Over a million Haitians are internally displaced, with many others forced to flee the country in search of safety and security elsewhere in the region. This migration is fueled by political instability and violence in the country, but it is also connected to the devastating consequences of climate disorder and the state’s incapacity to respond. As outlined in Bay Kou Bliye, Pote Mak Sonje, some climate impacts, such as sea level rise, directly cause displacement, whereas others, like the destruction of crops, create a situation where people are forced to migrate to survive. This migration may further heighten people’s climate vulnerability as they are disconnected from their communities and dispossessed of their lands and livelihoods. Rural Haitians who are displaced to cities may congregate in more climate-vulnerable areas like poor neighborhoods and informal settlements, a situation compounded by economic exclusion and exploitation. Meanwhile, Haitians who migrate elsewhere in the Americas often face racism, xenophobia, and discriminatory migration governance regimes, which may also exacerbate their vulnerability to the climate harms they face. As we have recently seen in the United States and the Dominican Republic, Haitian migrants are disproportionately being targeted for deportation back to Haiti despite the dire situation in the country.
There is a gap in legal protection for “climate migrants” within international and regional migration governance regimes, as there is currently no specific international legal framework in place to deal with climate migration—the movement of people within or across national borders, temporarily or permanently, because of sudden or progressive environmental degradation caused by climate disorder. The definition of “refugee” in the UN Refugee Convention, and even the more expansive definition offered by the Cartagena Declaration, fails to adequately protect migrants who are dispossessed or displaced by the global ecological crisis, or citizens of the Global South who have been forced to flee their countries of origin due to global economic inequality.
As argued in Bay Kou Bliye, Pote Mak Sonje, Haiti’s climate vulnerability stems not just from its status as a small island developing state but is also rooted in centuries of injustice. Haiti’s legacy of colonization and enslavement, occupation by the United States, and other systems of racialized exploitation by the Global North have constructed its contemporary climate vulnerability. This economic, political, and social exploitation of Haiti has undermined the state’s development, capacity to respond and adapt to climate disorder, and ability to protect its citizens from climate impacts, further fueling displacement and migration. This has led to growing demands for reparations rooted in racial and climate injustice, with some arguing that legal pathways for climate migration may be a necessary part of such reparations.

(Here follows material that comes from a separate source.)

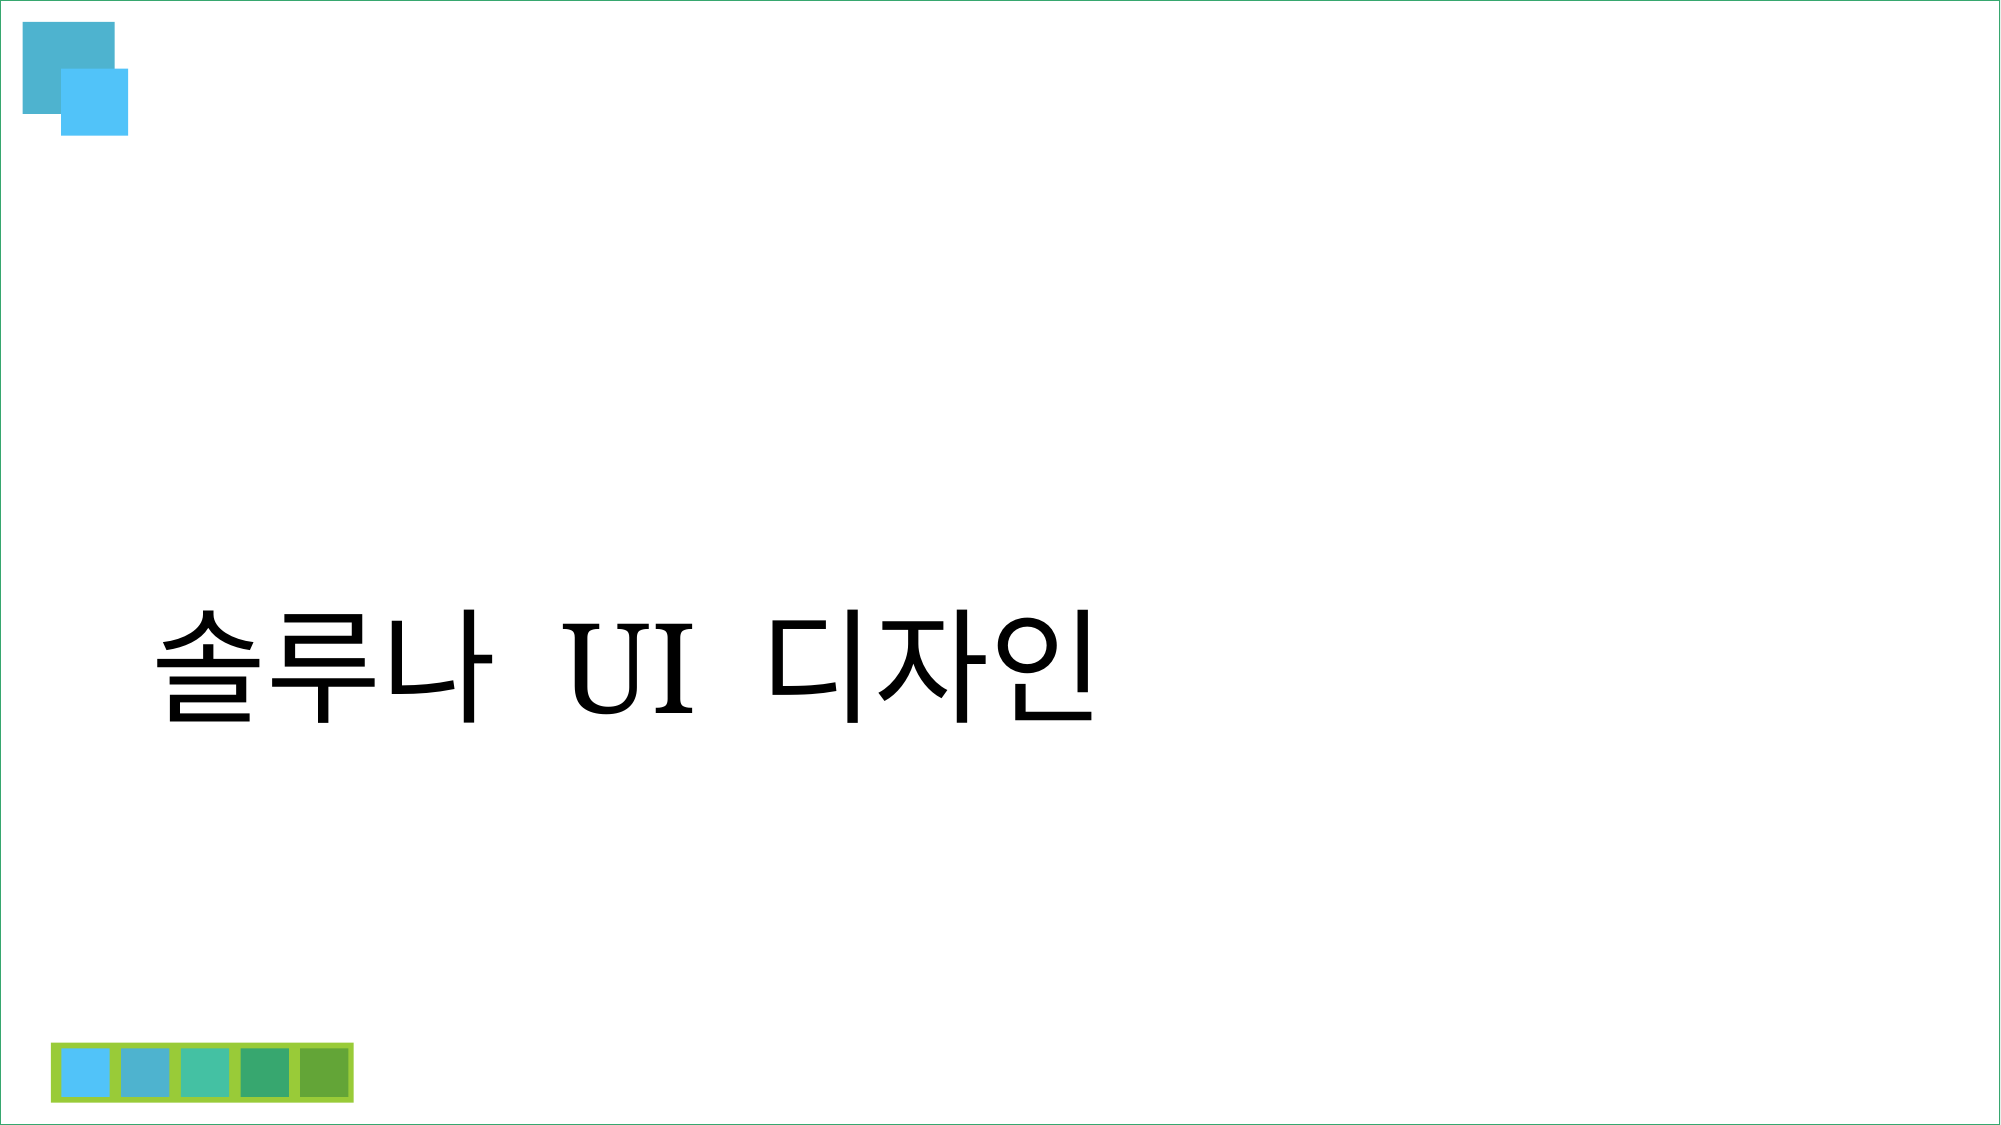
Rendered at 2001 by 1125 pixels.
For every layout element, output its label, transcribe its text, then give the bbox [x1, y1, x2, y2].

title 솔루나 UI 디자인 [136, 280, 1862, 749]
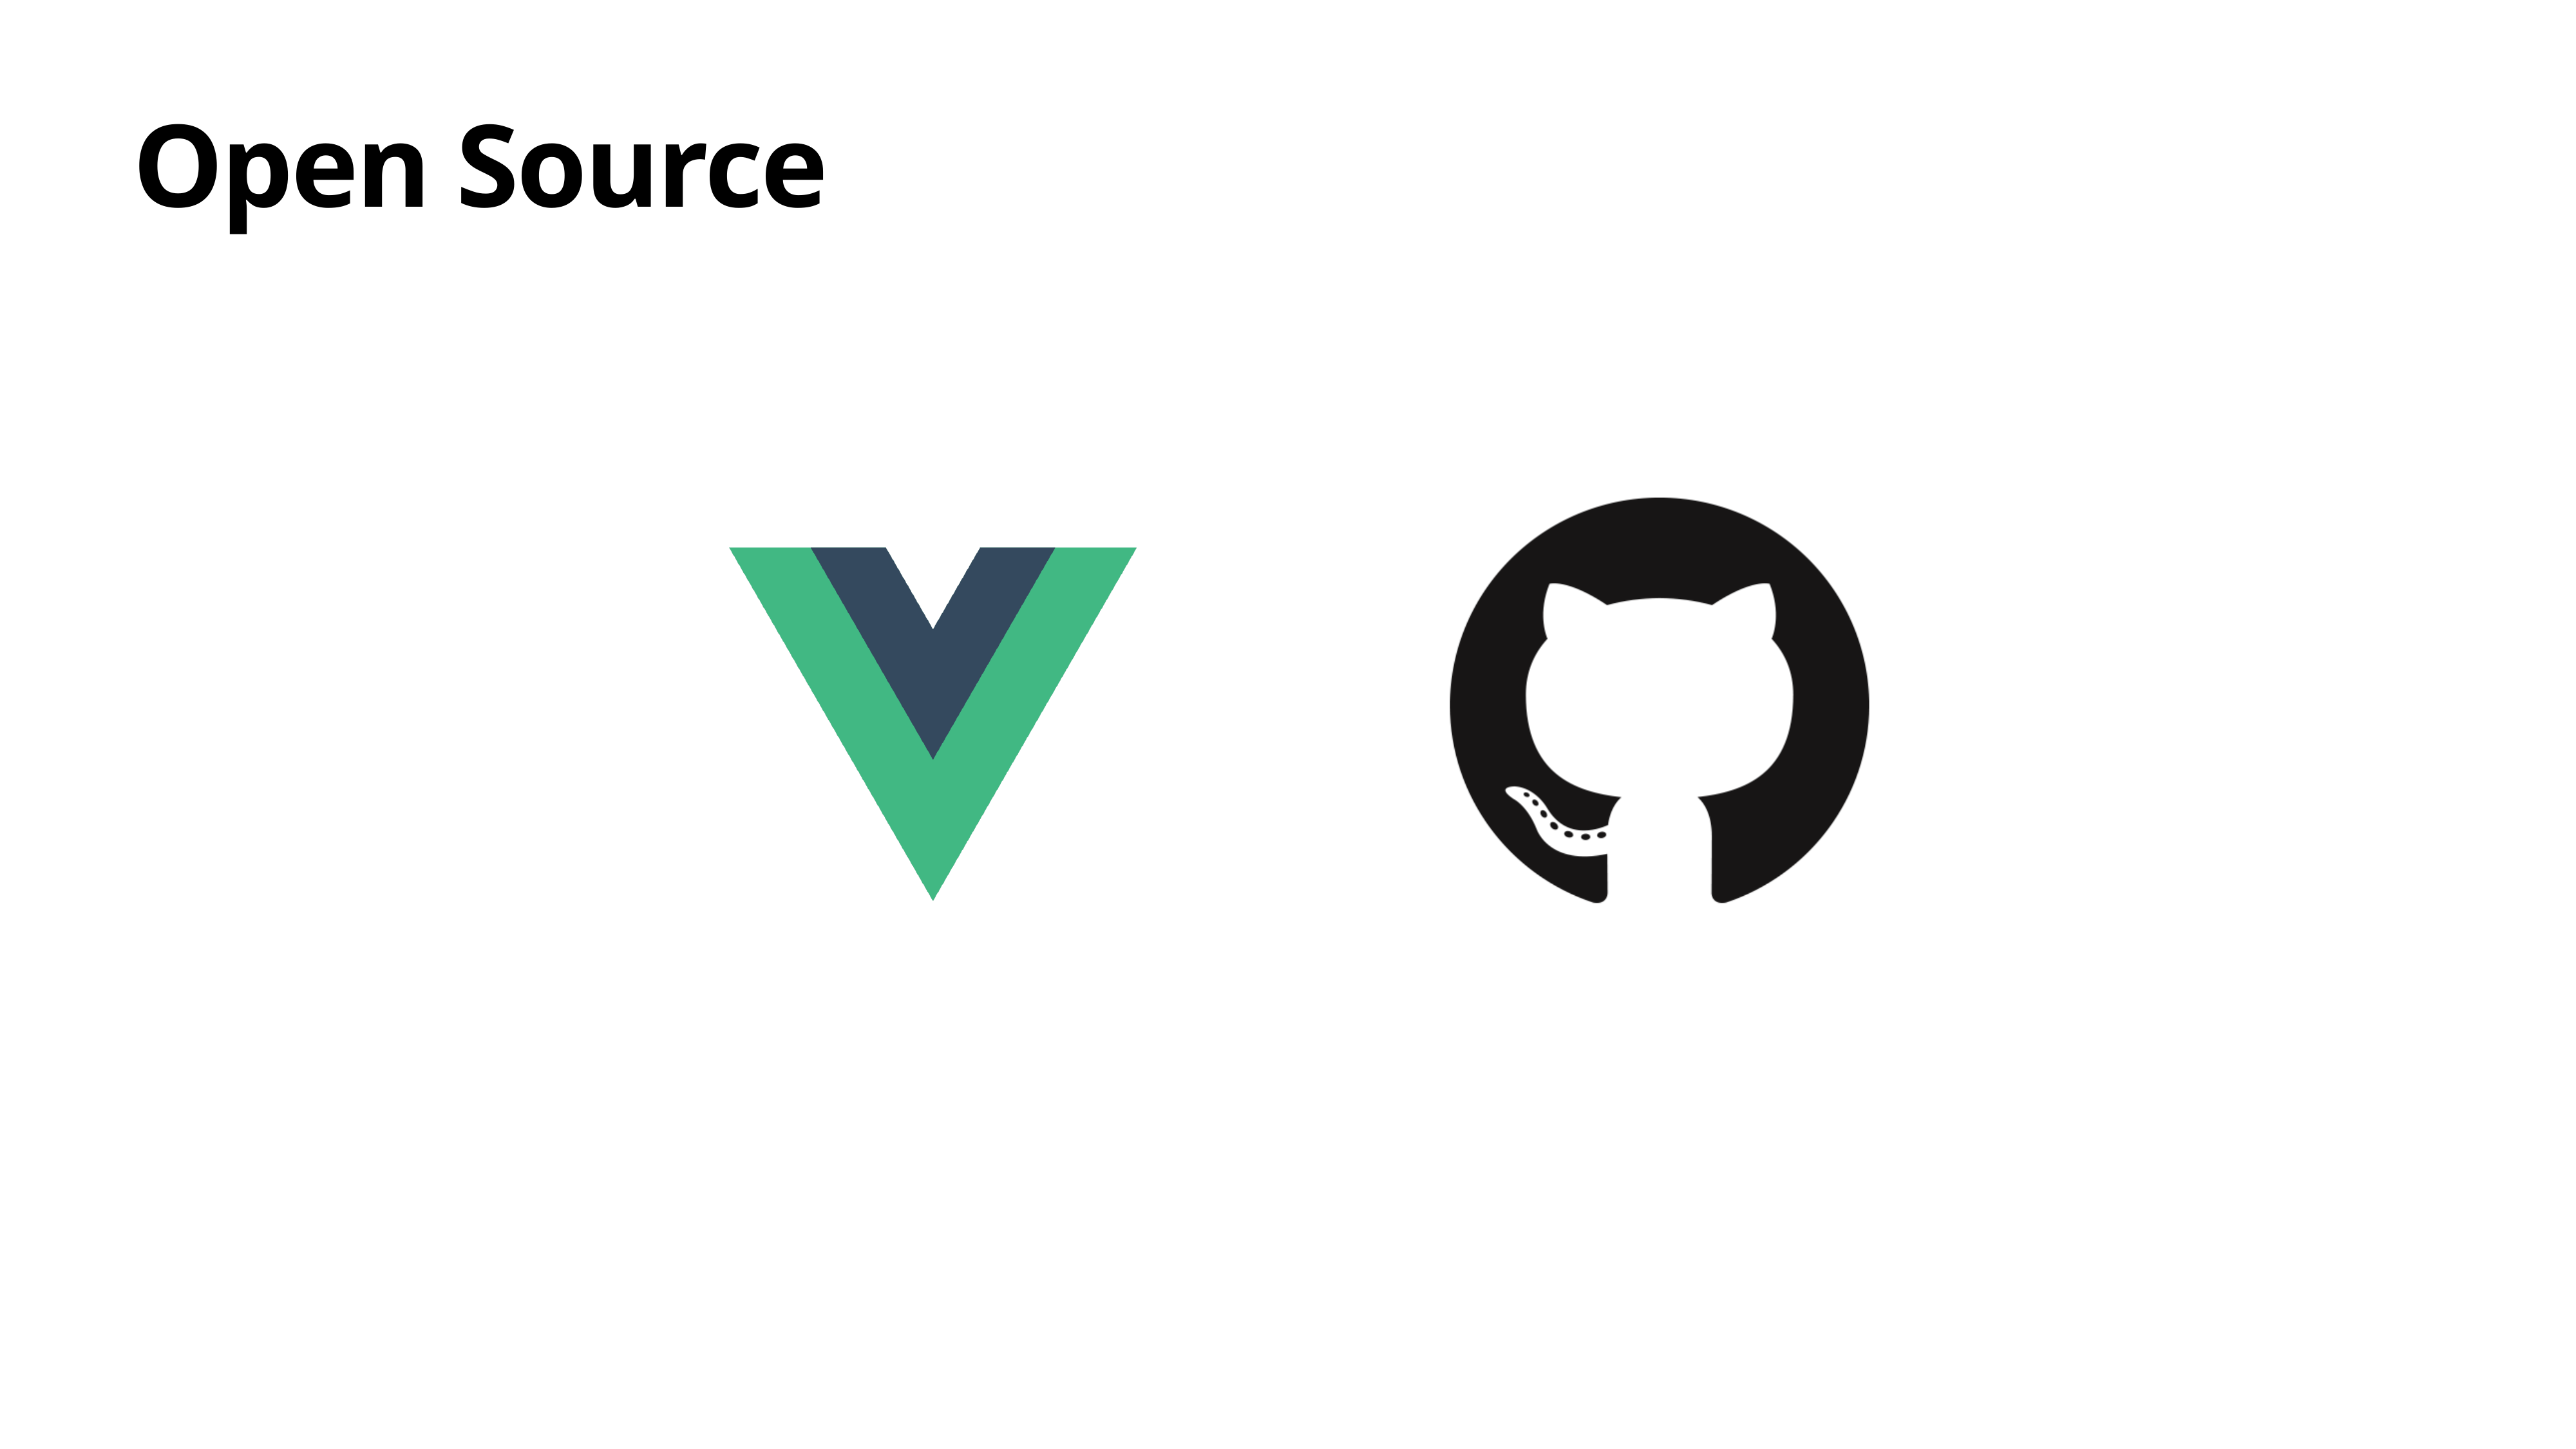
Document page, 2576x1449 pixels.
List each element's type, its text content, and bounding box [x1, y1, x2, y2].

Putting race at the center of our work
As Haiti shows us, racial equality should be at the heart of legal, policy, and academic work related to the global ecological crisis and migration in a changing climate. This recognition is necessary to address the reality of migration, but it is also crucial if we are to take a structural approach to redress the root causes of displacement. The communities most impacted by climate harms, who offer indispensable insights, should be playing a central role in defining what climate and racial justice entail and how international and regional migration governance regimes can better respond to our climate reality. In Bay Kou Bliye, Pote Mak Sonje, we strove to take such an approach. Given the urgency of the global ecological crisis and its disproportionate impacts on racialized groups, there is much more work to be done.